Filter short-range and long-range interactions

We ranked interactions by their spatial distance tendencies (d _ ratio) and significances (P-value) to filter short-range or long-range interactions. We first extracted and rearranged ligand-receptor interactions in CellChatDB [11] as the known interactions. CellChatDB assigned each interaction an interaction type annotation, such as cell-cell contact type and secreted signaling type, which is convenient for the functional validation. It needs to be emphasized that the interaction type annotations from CellChatDB do not influence the definition of the following short/long-range interactions, they are only used as an additional reference to validate the accuracy of our definitions. Moreover, CellChatDB contains multi-subunit complexes which can fit the requirement of multi-subunit-included CCI tools, such as CellChat, CellPhoneDB, and ICELLNET. Adapting to those CCI tools which do not consider multi-subunit complexes, we split multi-subunit complexes and rearranged them into single-subunit interactions. The original multi-subunit interactions were kept as well. The union of CellChatDB and those new rearranged single-subunit interactions was then used as the known interaction list in our following steps.

For each ST dataset, we filtered those interactions which both ligand and receptor genes expressed in at least 10% of the total spots from our known interaction list. Since the gene capture rates vary across ST datasets, each dataset has its own filtered interaction pairs. We then calculated d _ ratio and P-value of each filtered interaction and ranked them. For filtering interactions of high spatial tendency, we used flexible thresholds (top 10%) of d _ ratio and P-value since the density distributions of d _ ratio in different datasets have different means and variations (Additional file 1: Fig. S4-5c, Fig. S6d, Fig. S7c, Fig. S8d). We ranked interactions by their d _ ratio and left-sided P-value in both ascending order and selected the top 10% of ranked interactions as the potential short-range interactions. Then we ranked interactions by their d _ ratio and right-sided P-value in descending order and ascending order, respectively, and selected the top 10% of them as the potential long-range interactions. The remaining interactions were classified as medium-range interactions with no apparent spatial tendency. We next filtered those potential interactions with P-value less than 0.01 as the significant short-range and long-range interactions.

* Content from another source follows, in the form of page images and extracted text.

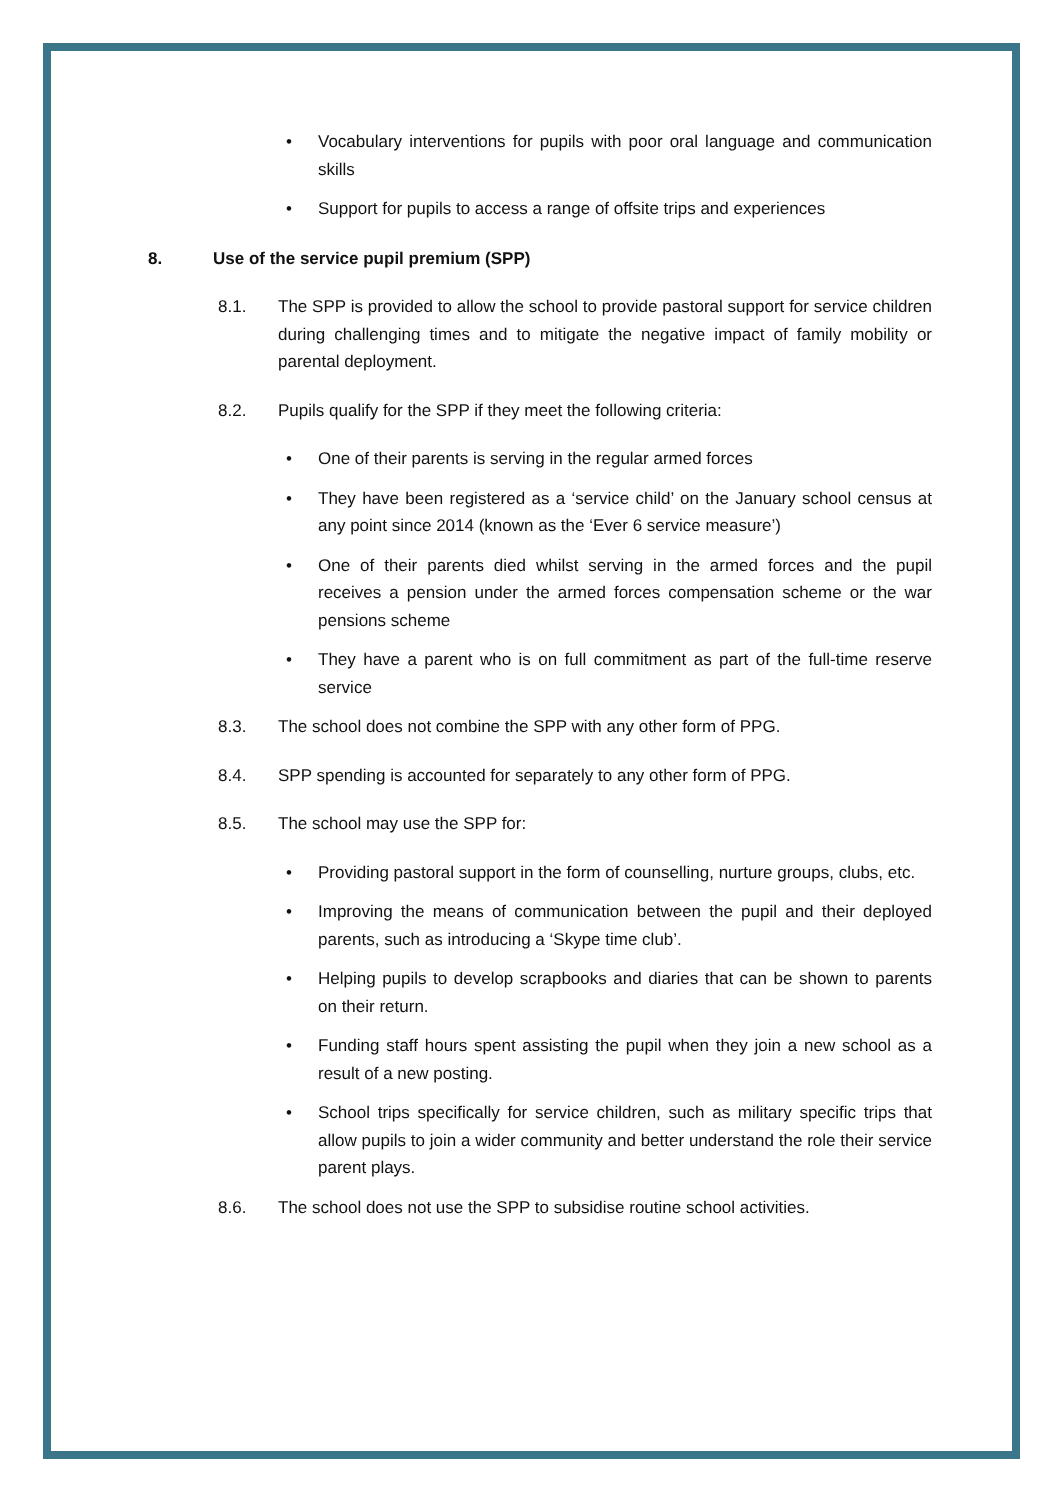• Vocabulary interventions for pupils with poor oral language and communication skills
• Support for pupils to access a range of offsite trips and experiences
8. Use of the service pupil premium (SPP)
8.1. The SPP is provided to allow the school to provide pastoral support for service children during challenging times and to mitigate the negative impact of family mobility or parental deployment.
8.2. Pupils qualify for the SPP if they meet the following criteria:
• One of their parents is serving in the regular armed forces
• They have been registered as a ‘service child’ on the January school census at any point since 2014 (known as the ‘Ever 6 service measure’)
• One of their parents died whilst serving in the armed forces and the pupil receives a pension under the armed forces compensation scheme or the war pensions scheme
• They have a parent who is on full commitment as part of the full-time reserve service
8.3. The school does not combine the SPP with any other form of PPG.
8.4. SPP spending is accounted for separately to any other form of PPG.
8.5. The school may use the SPP for:
• Providing pastoral support in the form of counselling, nurture groups, clubs, etc.
• Improving the means of communication between the pupil and their deployed parents, such as introducing a ‘Skype time club’.
• Helping pupils to develop scrapbooks and diaries that can be shown to parents on their return.
• Funding staff hours spent assisting the pupil when they join a new school as a result of a new posting.
• School trips specifically for service children, such as military specific trips that allow pupils to join a wider community and better understand the role their service parent plays.
8.6. The school does not use the SPP to subsidise routine school activities.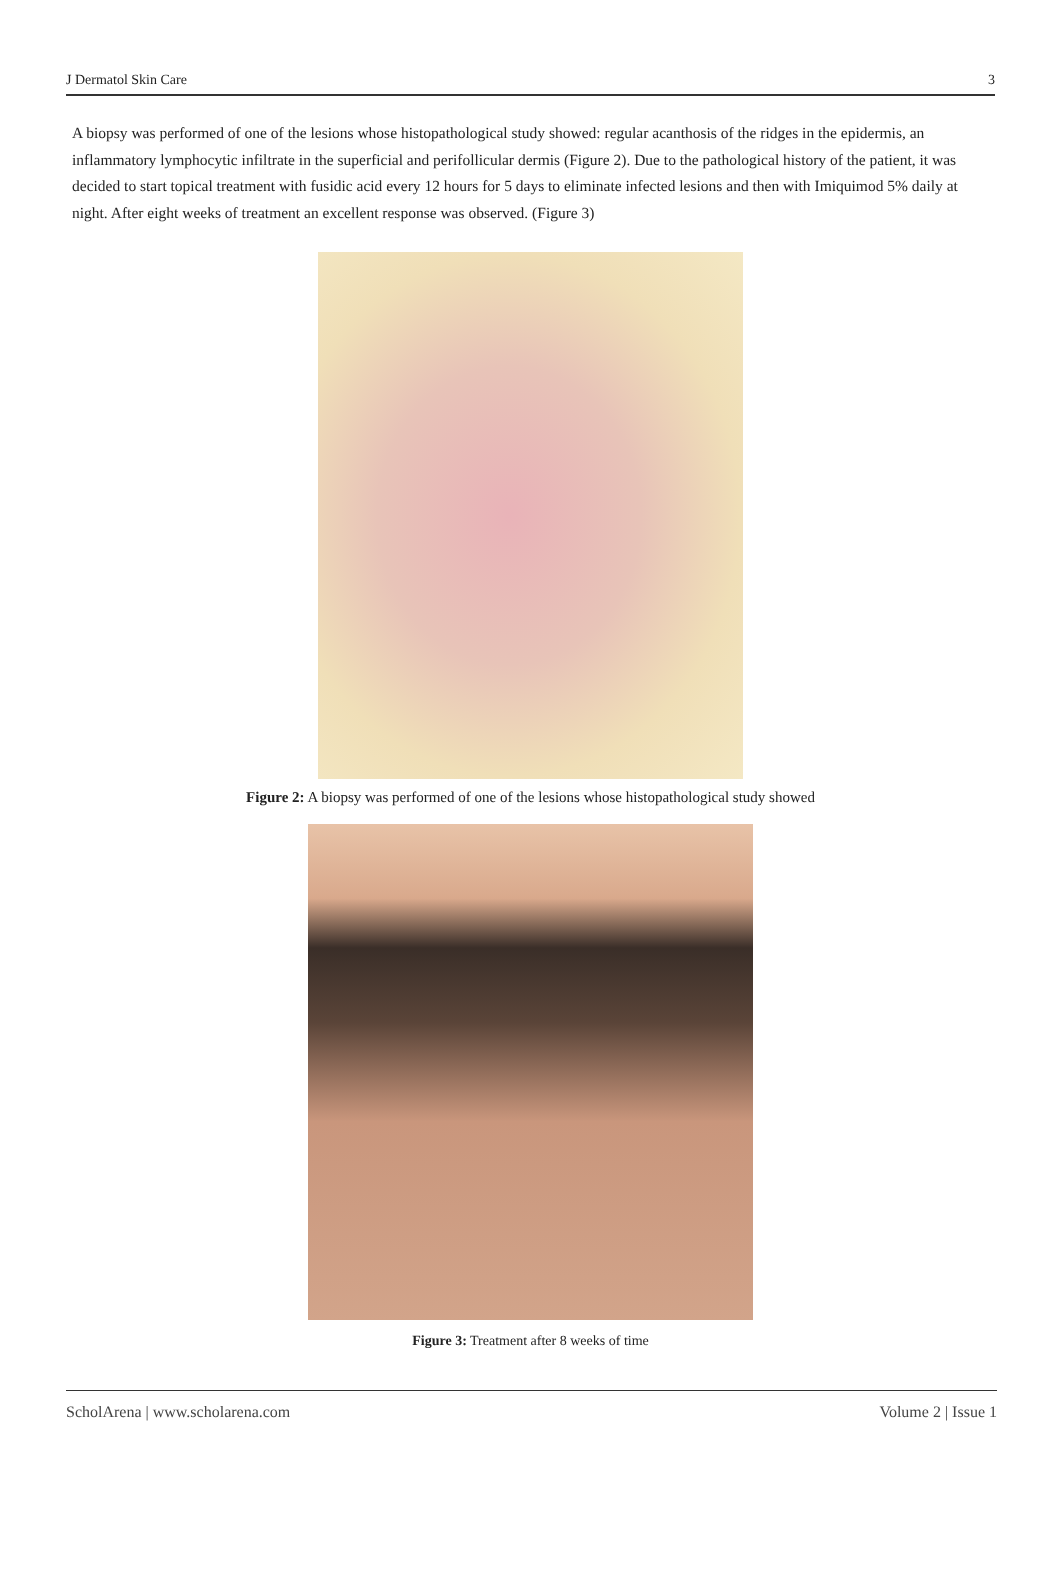J Dermatol Skin Care 3
A biopsy was performed of one of the lesions whose histopathological study showed: regular acanthosis of the ridges in the epidermis, an inflammatory lymphocytic infiltrate in the superficial and perifollicular dermis (Figure 2). Due to the pathological history of the patient, it was decided to start topical treatment with fusidic acid every 12 hours for 5 days to eliminate infected lesions and then with Imiquimod 5% daily at night. After eight weeks of treatment an excellent response was observed. (Figure 3)
Figure 2: A biopsy was performed of one of the lesions whose histopathological study showed
Figure 3: Treatment after 8 weeks of time
ScholArena | www.scholarena.com Volume 2 | Issue 1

Functional validation of short-range and long-range interactions

We performed GO enrichment analysis for the functional validation of short-range and long-range interactions. The ligand genes of short-range and long-range interactions were extracted and used as the input gene list of GO analysis respectively. The GO analysis was implemented using topGO v2.40.0 [67], and annotated using org. Hs.eg.db v3.11.4 [68], finally visualized by clusterProfiler v3.16.1 [69].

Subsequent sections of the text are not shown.